:: YOUR TASK ::
In the entries, rewrite everything from the line containing "وم اجتماعی است. البته برای کسب" down to the line containing "ملی پاک و مقدس بدانند.", changing "لذت بخش" to "دلپذیر" and leaving all else unchanged.

:: EXERCISE INPUT ::
::::

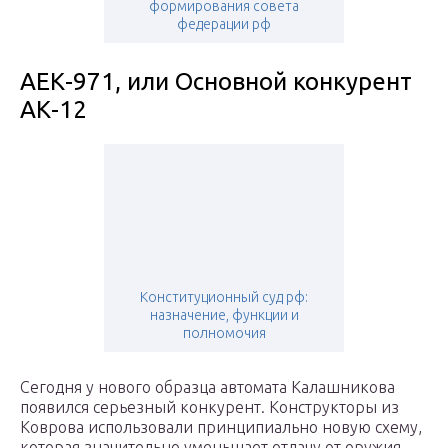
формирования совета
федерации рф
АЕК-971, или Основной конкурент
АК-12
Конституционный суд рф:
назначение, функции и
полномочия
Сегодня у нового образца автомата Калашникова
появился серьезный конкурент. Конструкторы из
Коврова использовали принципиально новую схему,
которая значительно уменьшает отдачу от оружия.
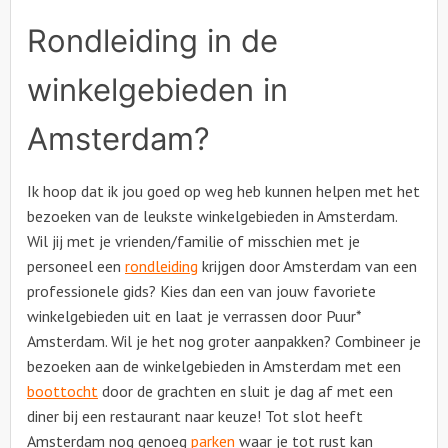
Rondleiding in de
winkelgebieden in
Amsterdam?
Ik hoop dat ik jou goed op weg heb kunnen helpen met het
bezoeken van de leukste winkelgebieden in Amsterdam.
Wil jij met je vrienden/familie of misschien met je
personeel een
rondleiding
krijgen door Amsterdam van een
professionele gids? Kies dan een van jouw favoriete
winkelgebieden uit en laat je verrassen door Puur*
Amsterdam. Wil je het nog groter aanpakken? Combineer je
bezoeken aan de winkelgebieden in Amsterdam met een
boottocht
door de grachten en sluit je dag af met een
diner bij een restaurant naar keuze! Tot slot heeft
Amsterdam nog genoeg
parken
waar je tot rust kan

::::

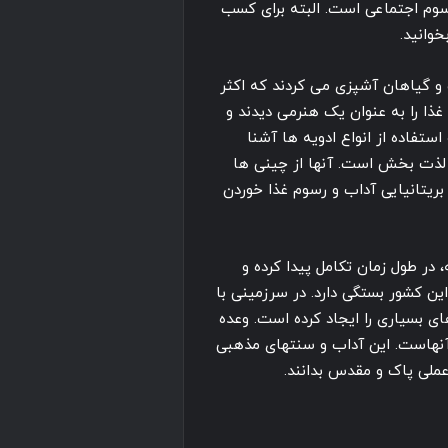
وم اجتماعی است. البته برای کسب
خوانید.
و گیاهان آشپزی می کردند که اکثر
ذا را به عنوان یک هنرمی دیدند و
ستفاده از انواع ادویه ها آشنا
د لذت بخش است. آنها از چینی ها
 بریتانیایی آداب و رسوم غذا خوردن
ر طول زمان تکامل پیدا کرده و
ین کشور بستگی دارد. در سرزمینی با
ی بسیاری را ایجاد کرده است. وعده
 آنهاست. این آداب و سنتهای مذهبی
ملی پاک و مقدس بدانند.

::::

:: EXERCISE ANSWER ::
وم اجتماعی است. البته برای کسب
خوانید.
و گیاهان آشپزی می کردند که اکثر
ذا را به عنوان یک هنرمی دیدند و
ستفاده از انواع ادویه ها آشنا
د دلپذیر است. آنها از چینی ها
 بریتانیایی آداب و رسوم غذا خوردن
ر طول زمان تکامل پیدا کرده و
ین کشور بستگی دارد. در سرزمینی با
ی بسیاری را ایجاد کرده است. وعده
 آنهاست. این آداب و سنتهای مذهبی
ملی پاک و مقدس بدانند.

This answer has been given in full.